Cyclist skeptical of shoulder safety on rural roads

Jeff Tindall commutes by bike during spring, summer and fall, but not winter. During the colder months he rides inside. We staged this shot near his house on one of the coldest days of the year. Photo by Glen Gower.

(PHOTO: Jeff Tindall commutes by bike during spring, summer and fall, but not winter. During the colder months he rides inside. We staged this shot near his house on one of the coldest days of the year. Photo by Glen Gower.)

The city has paved the shoulder of a stretch of Fernbank Road in an effort to improve cycling infrastructure in the Goulbourn area, but one local cyclist isn’t convinced.

A portion of Fernbank Road between Shea Road and 500 metres west of Terry Fox Drive was paved over the summer with the goal of better connecting bicycle facilities with OC Transpo. It was one of the projects funded by a $4-million grant from the federal government’s Public Transit Infrastructure Fund.

“The options are limited in the rural area to figure out how to connect transit to cycling,” said Scott Moffatt, councillor for Rideau-Goulbourn, the ward which the section of Fernbank Road is a part of.

Moffatt said having a paved shoulder is good for cyclists, but also for cars as well because it extends the life of the road.

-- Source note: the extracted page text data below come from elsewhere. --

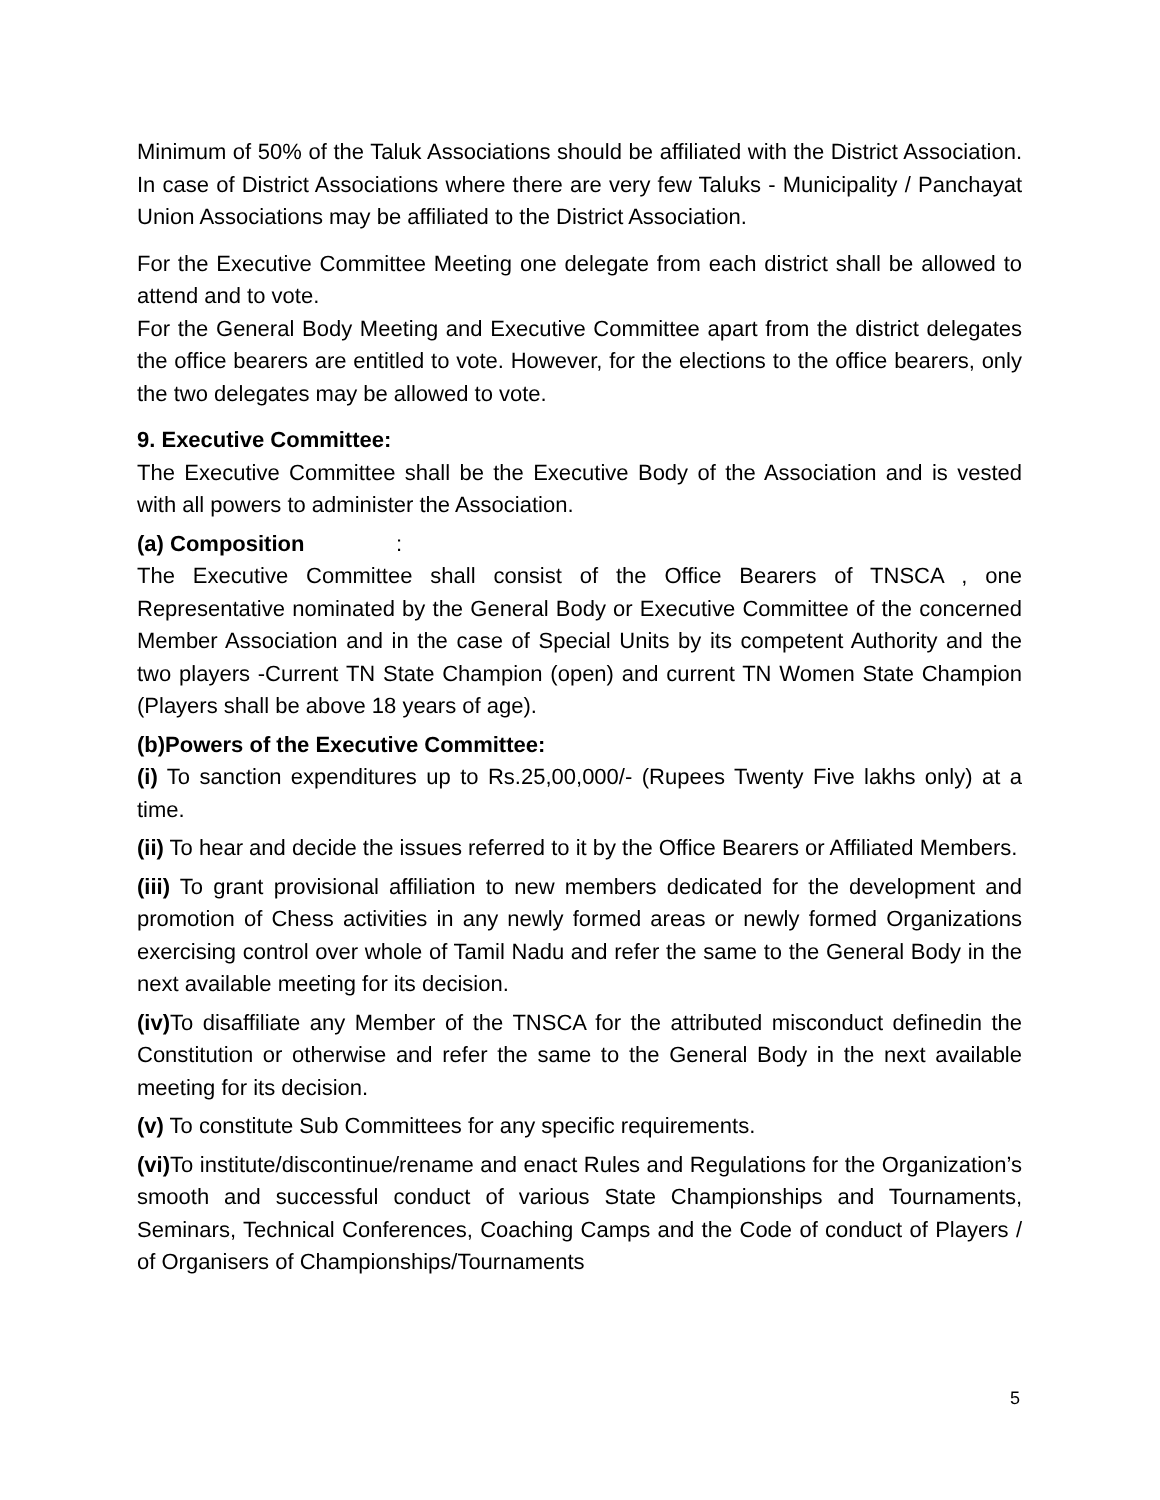Minimum of 50% of the Taluk Associations should be affiliated with the District Association. In case of District Associations where there are very few Taluks - Municipality / Panchayat Union Associations may be affiliated to the District Association.
For the Executive Committee Meeting one delegate from each district shall be allowed to attend and to vote.
For the General Body Meeting and Executive Committee apart from the district delegates the office bearers are entitled to vote. However, for the elections to the office bearers, only the two delegates may be allowed to vote.
9. Executive Committee:
The Executive Committee shall be the Executive Body of the Association and is vested with all powers to administer the Association.
(a) Composition :
The Executive Committee shall consist of the Office Bearers of TNSCA , one Representative nominated by the General Body or Executive Committee of the concerned Member Association and in the case of Special Units by its competent Authority and the two players -Current TN State Champion (open) and current TN Women State Champion (Players shall be above 18 years of age).
(b)Powers of the Executive Committee:
(i) To sanction expenditures up to Rs.25,00,000/- (Rupees Twenty Five lakhs only) at a time.
(ii) To hear and decide the issues referred to it by the Office Bearers or Affiliated Members.
(iii) To grant provisional affiliation to new members dedicated for the development and promotion of Chess activities in any newly formed areas or newly formed Organizations exercising control over whole of Tamil Nadu and refer the same to the General Body in the next available meeting for its decision.
(iv) To disaffiliate any Member of the TNSCA for the attributed misconduct definedin the Constitution or otherwise and refer the same to the General Body in the next available meeting for its decision.
(v) To constitute Sub Committees for any specific requirements.
(vi) To institute/discontinue/rename and enact Rules and Regulations for the Organization’s smooth and successful conduct of various State Championships and Tournaments, Seminars, Technical Conferences, Coaching Camps and the Code of conduct of Players / of Organisers of Championships/Tournaments
5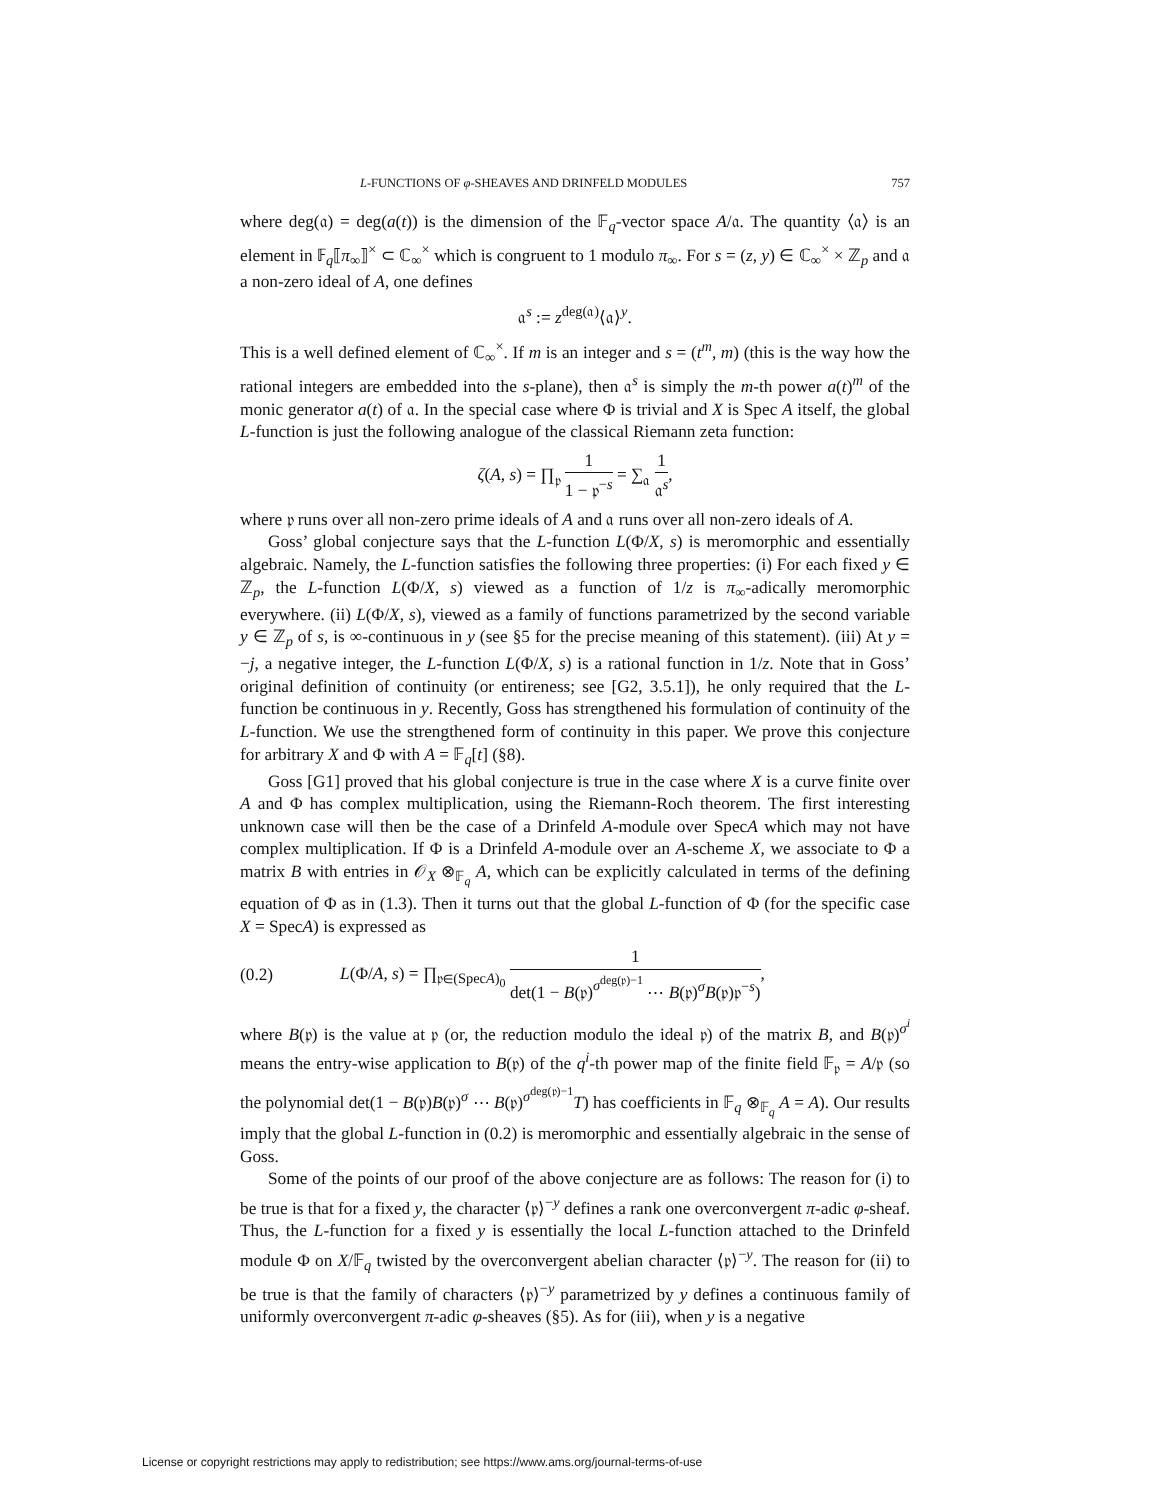L-FUNCTIONS OF φ-SHEAVES AND DRINFELD MODULES 757
where deg(𝔞) = deg(a(t)) is the dimension of the 𝔽<sub>q</sub>-vector space A/𝔞. The quantity ⟨𝔞⟩ is an element in 𝔽<sub>q</sub>⟦π<sub>∞</sub>⟧<sup>×</sup> ⊂ ℂ<sub>∞</sub><sup>×</sup> which is congruent to 1 modulo π<sub>∞</sub>. For s = (z, y) ∈ ℂ<sub>∞</sub><sup>×</sup> × ℤ<sub>p</sub> and 𝔞 a non-zero ideal of A, one defines
𝔞<sup>s</sup> := z<sup>deg(𝔞)</sup>⟨𝔞⟩<sup>y</sup>.
This is a well defined element of ℂ<sub>∞</sub><sup>×</sup>. If m is an integer and s = (t<sup>m</sup>, m) (this is the way how the rational integers are embedded into the s-plane), then 𝔞<sup>s</sup> is simply the m-th power a(t)<sup>m</sup> of the monic generator a(t) of 𝔞. In the special case where Φ is trivial and X is Spec A itself, the global L-function is just the following analogue of the classical Riemann zeta function:
ζ(A, s) = ∏<sub>𝔭</sub> 1 1 − 𝔭<sup>−s</sup> = ∑<sub>𝔞</sub> 1 𝔞<sup>s</sup>,
where 𝔭 runs over all non-zero prime ideals of A and 𝔞 runs over all non-zero ideals of A.
Goss’ global conjecture says that the L-function L(Φ/X, s) is meromorphic and essentially algebraic. Namely, the L-function satisfies the following three properties: (i) For each fixed y ∈ ℤ<sub>p</sub>, the L-function L(Φ/X, s) viewed as a function of 1/z is π<sub>∞</sub>-adically meromorphic everywhere. (ii) L(Φ/X, s), viewed as a family of functions parametrized by the second variable y ∈ ℤ<sub>p</sub> of s, is ∞-continuous in y (see §5 for the precise meaning of this statement). (iii) At y = −j, a negative integer, the L-function L(Φ/X, s) is a rational function in 1/z. Note that in Goss’ original definition of continuity (or entireness; see [G2, 3.5.1]), he only required that the L-function be continuous in y. Recently, Goss has strengthened his formulation of continuity of the L-function. We use the strengthened form of continuity in this paper. We prove this conjecture for arbitrary X and Φ with A = 𝔽<sub>q</sub>[t] (§8).
Goss [G1] proved that his global conjecture is true in the case where X is a curve finite over A and Φ has complex multiplication, using the Riemann-Roch theorem. The first interesting unknown case will then be the case of a Drinfeld A-module over SpecA which may not have complex multiplication. If Φ is a Drinfeld A-module over an A-scheme X, we associate to Φ a matrix B with entries in 𝒪<sub>X</sub> ⊗<sub>𝔽<sub>q</sub></sub> A, which can be explicitly calculated in terms of the defining equation of Φ as in (1.3). Then it turns out that the global L-function of Φ (for the specific case X = SpecA) is expressed as
(0.2) L(Φ/A, s) = ∏<sub>𝔭∈(SpecA)<sub>0</sub></sub> 1 det(1 − B(𝔭)<sup>σ<sup>deg(𝔭)−1</sup></sup> ⋯ B(𝔭)<sup>σ</sup>B(𝔭)𝔭<sup>−s</sup>),
where B(𝔭) is the value at 𝔭 (or, the reduction modulo the ideal 𝔭) of the matrix B, and B(𝔭)<sup>σ<sup>i</sup></sup> means the entry-wise application to B(𝔭) of the q<sup>i</sup>-th power map of the finite field 𝔽<sub>𝔭</sub> = A/𝔭 (so the polynomial det(1 − B(𝔭)B(𝔭)<sup>σ</sup> ⋯ B(𝔭)<sup>σ<sup>deg(𝔭)−1</sup></sup>T) has coefficients in 𝔽<sub>q</sub> ⊗<sub>𝔽<sub>q</sub></sub> A = A). Our results imply that the global L-function in (0.2) is meromorphic and essentially algebraic in the sense of Goss.
Some of the points of our proof of the above conjecture are as follows: The reason for (i) to be true is that for a fixed y, the character ⟨𝔭⟩<sup>−y</sup> defines a rank one overconvergent π-adic φ-sheaf. Thus, the L-function for a fixed y is essentially the local L-function attached to the Drinfeld module Φ on X/𝔽<sub>q</sub> twisted by the overconvergent abelian character ⟨𝔭⟩<sup>−y</sup>. The reason for (ii) to be true is that the family of characters ⟨𝔭⟩<sup>−y</sup> parametrized by y defines a continuous family of uniformly overconvergent π-adic φ-sheaves (§5). As for (iii), when y is a negative
License or copyright restrictions may apply to redistribution; see https://www.ams.org/journal-terms-of-use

With an unpaved shoulder, cars sometimes ride on the edge of the surface which over time can chip away and cause cracking.

“It’s a better road to drive on (and) a better road to bike on,” he said.

Having at least more paved shoulders would go a long way to improving cycling in the rural area, he said, because communities like Stittsville and Richmond have little or no routes to connect them to other places.

“People in Richmond… they’d like a pathway to communities like Stittsville and Nepean,” he said.

Roads like Flewellyn, which has a narrow gravel shoulder, are popular with cyclists because they provide decent connections and very low traffic. When Shea Road was repaved a while ago, he heard from one local cyclist who thanked him for the new shoulder.

“It’s perfect now,” Moffatt said.

But Jeff Tindall, a Stittsville cycling enthusiast, said it doesn’t quite cut the mustard.

“Paved shoulders are certainly better than gravel shoulders, however this shouldn’t be misconstrued as cycling infrastructure,” he wrote in a message to StittsvilleCentral.ca. “While they do provide a bit more separation between cyclists and automobiles, it’s a shoulder, and as such I fully expect vehicles to drive (on) it.”

He pointed to the recent repaving of Shea Road and said vehicles often use its shoulder as a parking zone or a lane to pass other vehicles.

“I witnessed a very close call on Iber when an SUV did just that only to realize a pedestrian was walking past the turning left car along the shoulder,” he wrote.

He would like to see actual cycling infrastructure be built in the area – meaning real lanes instead of shoulders, complete with signs reserving them for cyclists.